> De opdracht:
Neem uit de tekst over Milosch letterlijk het stuk over tussen "1945, een Tsjechisch" en "het station afgedrukt).", met die woorden zelf erbij.

1945, een Tsjechisch stadje, de Duitsers blazen de aftocht. Aan het woord is Milosch, een jongeman van 22 jaar. Hij is verlegen, achterdochtig en heeft drie maanden geleden een zelfmoordpoging ondernomen. Hij werkt op het station waar nog geregeld Duitse konvooien doorheen rijden. We maken kennis met enkele van zijn collegas op het station. De chef, die vooral begaan is met zijn duiven, dienstleider Hubitschka tegen wie een tuchtonderzoek loopt (jammer dat ik al moet verklappen waarom: tijdens zijn nachtdienst had hij met een vrouwelijke bediende gestoeid en op haar achterwerk de ene stempel na de andere van het station afgedrukt).

> De lijst:

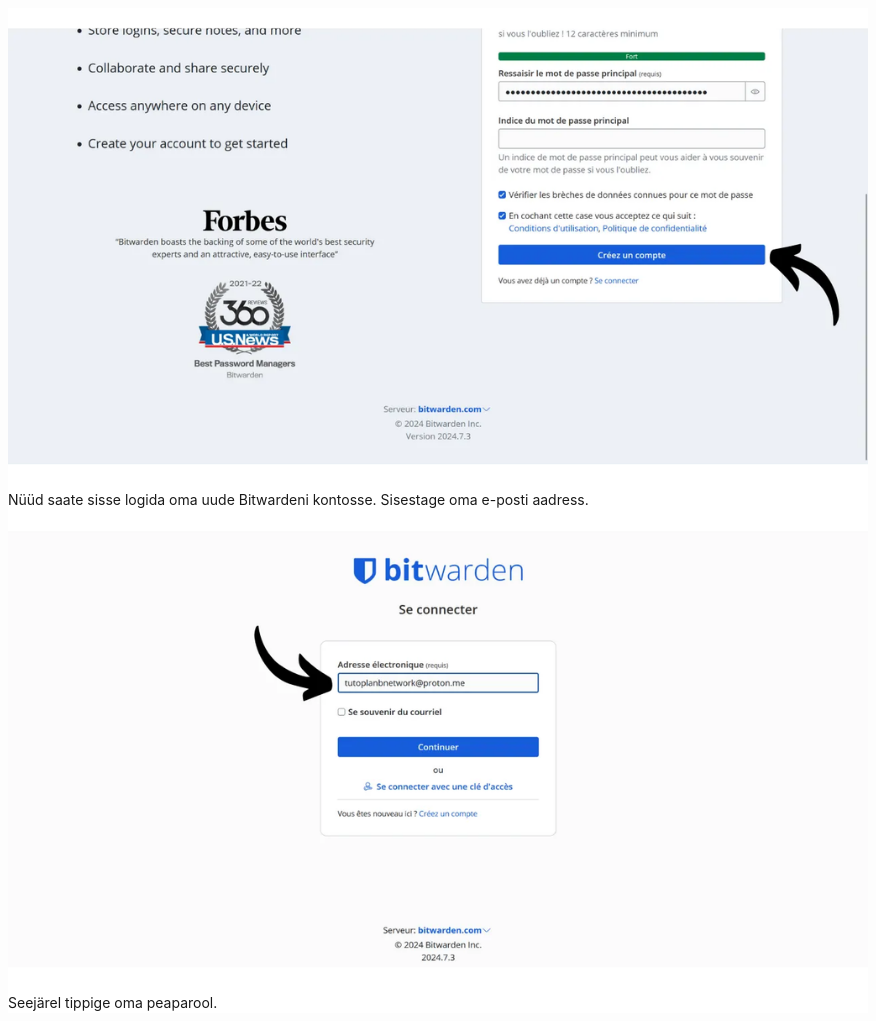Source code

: ![BITWARDEN](assets/notext/07.webp)
Nüüd saate sisse logida oma uude Bitwardeni kontosse. Sisestage oma e-posti aadress.
![BITWARDEN](assets/notext/08.webp)
Seejärel tippige oma peaparool.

> Het antwoord:
1945, een Tsjechisch stadje, de Duitsers blazen de aftocht. Aan het woord is Milosch, een jongeman van 22 jaar. Hij is verlegen, achterdochtig en heeft drie maanden geleden een zelfmoordpoging ondernomen. Hij werkt op het station waar nog geregeld Duitse konvooien doorheen rijden. We maken kennis met enkele van zijn collegas op het station. De chef, die vooral begaan is met zijn duiven, dienstleider Hubitschka tegen wie een tuchtonderzoek loopt (jammer dat ik al moet verklappen waarom: tijdens zijn nachtdienst had hij met een vrouwelijke bediende gestoeid en op haar achterwerk de ene stempel na de andere van het station afgedrukt).